WHAT IS EXPECTED =>
Will you write out, word for word, every line from the one with "step-by-step format supports learne" to the final line of the data below, with the pictures left out?

SOURCE MATERIAL =>
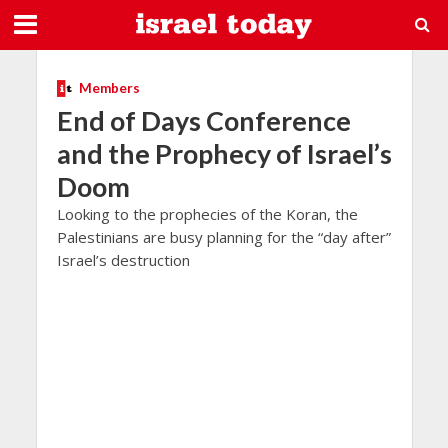
Members
End of Days Conference
and the Prophecy of Israel’s
Doom
Looking to the prophecies of the Koran, the
Palestinians are busy planning for the “day after”
Israel’s destruction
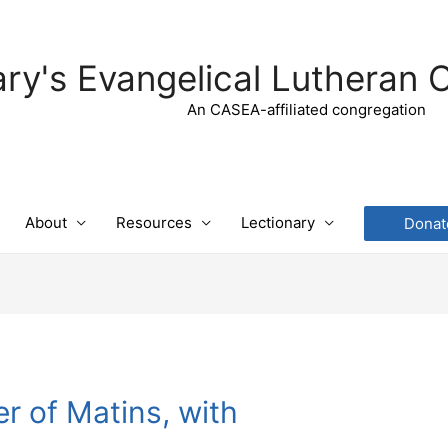
ry's Evangelical Lutheran 
An CASEA-affiliated congregation
About
Resources
Lectionary
Donat
r of Matins, with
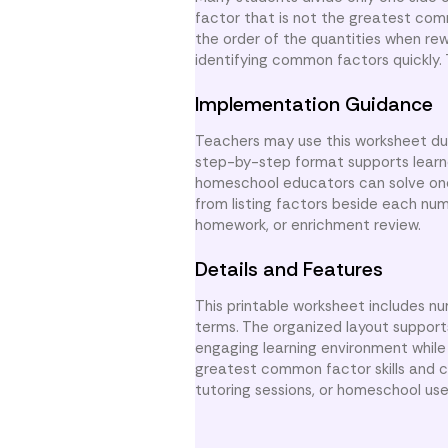
factor that is not the greatest comm
the order of the quantities when re
identifying common factors quickly.
Implementation Guidance
Teachers may use this worksheet duri
step-by-step format supports learne
homeschool educators can solve one
from listing factors beside each numb
homework, or enrichment review.
Details and Features
This printable worksheet includes n
terms. The organized layout support
engaging learning environment whil
greatest common factor skills and co
tutoring sessions, or homeschool use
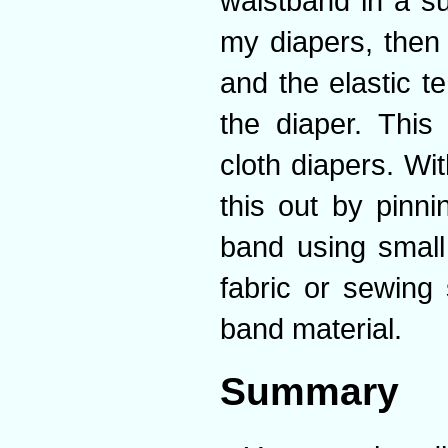
waistband in a su
my diapers, then 
and the elastic 
the diaper. This
cloth diapers. Wi
this out by pinni
band using small
fabric or sewing
band material.
Summary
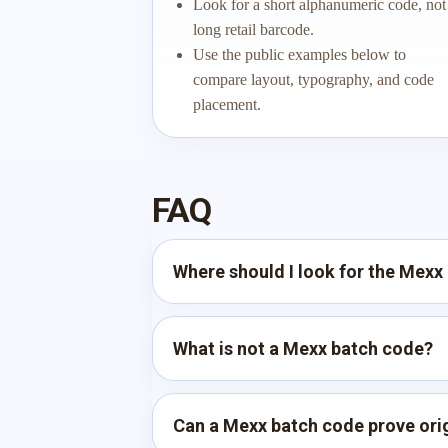
Look for a short alphanumeric code, not
long retail barcode.
Use the public examples below to
compare layout, typography, and code
placement.
FAQ
Where should I look for the Mexx
What is not a Mexx batch code?
Can a Mexx batch code prove orig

SOLVED EXERCISE =>
step-by-step format supports learne
homeschool educators can solve one
from listing factors beside each numb
homework, or enrichment review.
Details and Features
This printable worksheet includes n
terms. The organized layout support
engaging learning environment whil
greatest common factor skills and co
tutoring sessions, or homeschool use
waistband in a su
my diapers, then 
and the elastic 
the diaper. This
cloth diapers. Wi
this out by pinni
band using small
fabric or sewing
band material.
Summary
Look for a short alphanumeric code, not
long retail barcode.
Use the public examples below to
compare layout, typography, and code
placement.
FAQ
Where should I look for the Mexx
What is not a Mexx batch code?
Can a Mexx batch code prove orig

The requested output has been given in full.